▶ **WORK TO COMPLETE**: Retype the data in its entirety, with no word changed.

Collected data
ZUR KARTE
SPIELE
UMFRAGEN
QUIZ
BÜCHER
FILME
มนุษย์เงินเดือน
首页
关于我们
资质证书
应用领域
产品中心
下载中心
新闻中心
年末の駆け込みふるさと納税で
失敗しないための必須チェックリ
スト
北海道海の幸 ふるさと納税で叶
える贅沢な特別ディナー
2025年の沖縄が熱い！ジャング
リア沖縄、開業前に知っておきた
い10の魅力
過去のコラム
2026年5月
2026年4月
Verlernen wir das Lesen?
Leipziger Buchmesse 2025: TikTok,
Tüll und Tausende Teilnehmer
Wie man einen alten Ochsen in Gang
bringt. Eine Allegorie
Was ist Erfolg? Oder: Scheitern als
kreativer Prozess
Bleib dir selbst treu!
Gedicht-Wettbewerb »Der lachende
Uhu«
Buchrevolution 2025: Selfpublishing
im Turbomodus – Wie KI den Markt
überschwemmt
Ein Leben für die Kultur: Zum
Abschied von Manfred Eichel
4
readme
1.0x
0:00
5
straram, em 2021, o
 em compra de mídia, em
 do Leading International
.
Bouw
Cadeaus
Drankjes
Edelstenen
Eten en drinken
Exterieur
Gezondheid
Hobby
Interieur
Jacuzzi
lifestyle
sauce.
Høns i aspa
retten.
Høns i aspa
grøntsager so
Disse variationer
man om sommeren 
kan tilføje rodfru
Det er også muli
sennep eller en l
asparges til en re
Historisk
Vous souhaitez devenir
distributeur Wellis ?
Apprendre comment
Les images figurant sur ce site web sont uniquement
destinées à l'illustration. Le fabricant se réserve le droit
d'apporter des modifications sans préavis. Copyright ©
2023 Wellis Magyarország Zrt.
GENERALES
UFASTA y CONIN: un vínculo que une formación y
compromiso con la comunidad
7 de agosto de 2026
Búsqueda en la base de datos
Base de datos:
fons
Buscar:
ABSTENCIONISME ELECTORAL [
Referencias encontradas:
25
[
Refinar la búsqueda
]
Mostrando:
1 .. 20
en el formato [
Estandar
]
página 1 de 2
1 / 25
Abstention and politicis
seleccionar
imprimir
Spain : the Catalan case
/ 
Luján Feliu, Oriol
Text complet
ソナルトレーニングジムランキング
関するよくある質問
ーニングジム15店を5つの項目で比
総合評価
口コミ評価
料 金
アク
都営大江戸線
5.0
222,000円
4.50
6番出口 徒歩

▶ **WRITTEN REPLY**:
ZUR KARTE
SPIELE
UMFRAGEN
QUIZ
BÜCHER
FILME
มนุษย์เงินเดือน
首页
关于我们
资质证书
应用领域
产品中心
下载中心
新闻中心
年末の駆け込みふるさと納税で
失敗しないための必須チェックリ
スト
北海道海の幸 ふるさと納税で叶
える贅沢な特別ディナー
2025年の沖縄が熱い！ジャング
リア沖縄、開業前に知っておきた
い10の魅力
過去のコラム
2026年5月
2026年4月
Verlernen wir das Lesen?
Leipziger Buchmesse 2025: TikTok,
Tüll und Tausende Teilnehmer
Wie man einen alten Ochsen in Gang
bringt. Eine Allegorie
Was ist Erfolg? Oder: Scheitern als
kreativer Prozess
Bleib dir selbst treu!
Gedicht-Wettbewerb »Der lachende
Uhu«
Buchrevolution 2025: Selfpublishing
im Turbomodus – Wie KI den Markt
überschwemmt
Ein Leben für die Kultur: Zum
Abschied von Manfred Eichel
4
readme
1.0x
0:00
5
straram, em 2021, o
 em compra de mídia, em
 do Leading International
.
Bouw
Cadeaus
Drankjes
Edelstenen
Eten en drinken
Exterieur
Gezondheid
Hobby
Interieur
Jacuzzi
lifestyle
sauce.
Høns i aspa
retten.
Høns i aspa
grøntsager so
Disse variationer
man om sommeren 
kan tilføje rodfru
Det er også muli
sennep eller en l
asparges til en re
Historisk
Vous souhaitez devenir
distributeur Wellis ?
Apprendre comment
Les images figurant sur ce site web sont uniquement
destinées à l'illustration. Le fabricant se réserve le droit
d'apporter des modifications sans préavis. Copyright ©
2023 Wellis Magyarország Zrt.
GENERALES
UFASTA y CONIN: un vínculo que une formación y
compromiso con la comunidad
7 de agosto de 2026
Búsqueda en la base de datos
Base de datos:
fons
Buscar:
ABSTENCIONISME ELECTORAL [
Referencias encontradas:
25
[
Refinar la búsqueda
]
Mostrando:
1 .. 20
en el formato [
Estandar
]
página 1 de 2
1 / 25
Abstention and politicis
seleccionar
imprimir
Spain : the Catalan case
/ 
Luján Feliu, Oriol
Text complet
ソナルトレーニングジムランキング
関するよくある質問
ーニングジム15店を5つの項目で比
総合評価
口コミ評価
料 金
アク
都営大江戸線
5.0
222,000円
4.50
6番出口 徒歩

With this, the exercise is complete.